Assignment:
Scan the entries for lines with the word "Американцы" and copy those lines.

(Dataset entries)
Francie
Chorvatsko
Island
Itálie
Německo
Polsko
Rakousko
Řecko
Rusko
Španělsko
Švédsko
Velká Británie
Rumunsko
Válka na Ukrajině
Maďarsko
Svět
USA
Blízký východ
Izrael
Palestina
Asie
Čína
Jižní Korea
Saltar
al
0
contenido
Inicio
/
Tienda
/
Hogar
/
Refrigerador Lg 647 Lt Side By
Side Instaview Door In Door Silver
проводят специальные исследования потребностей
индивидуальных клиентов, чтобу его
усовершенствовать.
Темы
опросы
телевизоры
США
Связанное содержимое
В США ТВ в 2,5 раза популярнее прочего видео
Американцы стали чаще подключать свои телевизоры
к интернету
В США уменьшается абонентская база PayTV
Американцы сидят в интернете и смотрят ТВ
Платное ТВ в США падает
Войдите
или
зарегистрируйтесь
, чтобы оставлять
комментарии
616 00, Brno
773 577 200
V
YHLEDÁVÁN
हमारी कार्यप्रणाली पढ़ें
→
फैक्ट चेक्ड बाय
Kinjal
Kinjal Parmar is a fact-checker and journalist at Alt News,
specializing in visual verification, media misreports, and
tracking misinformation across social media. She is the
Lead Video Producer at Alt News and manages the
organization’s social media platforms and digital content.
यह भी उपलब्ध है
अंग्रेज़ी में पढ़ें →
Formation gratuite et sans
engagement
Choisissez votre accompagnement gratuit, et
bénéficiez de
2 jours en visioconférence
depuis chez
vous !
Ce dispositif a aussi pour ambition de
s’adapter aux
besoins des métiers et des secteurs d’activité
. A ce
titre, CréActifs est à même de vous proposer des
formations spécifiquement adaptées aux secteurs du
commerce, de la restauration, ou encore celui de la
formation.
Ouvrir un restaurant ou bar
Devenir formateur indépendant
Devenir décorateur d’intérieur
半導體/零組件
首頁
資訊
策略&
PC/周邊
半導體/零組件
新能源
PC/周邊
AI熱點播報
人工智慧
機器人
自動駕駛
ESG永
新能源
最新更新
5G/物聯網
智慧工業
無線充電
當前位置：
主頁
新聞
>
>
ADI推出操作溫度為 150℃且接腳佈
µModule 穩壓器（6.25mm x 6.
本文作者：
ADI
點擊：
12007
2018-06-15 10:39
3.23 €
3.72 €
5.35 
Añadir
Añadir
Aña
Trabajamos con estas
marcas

Exercise solution:
Американцы стали чаще подключать свои телевизоры
Американцы сидят в интернете и смотрят ТВ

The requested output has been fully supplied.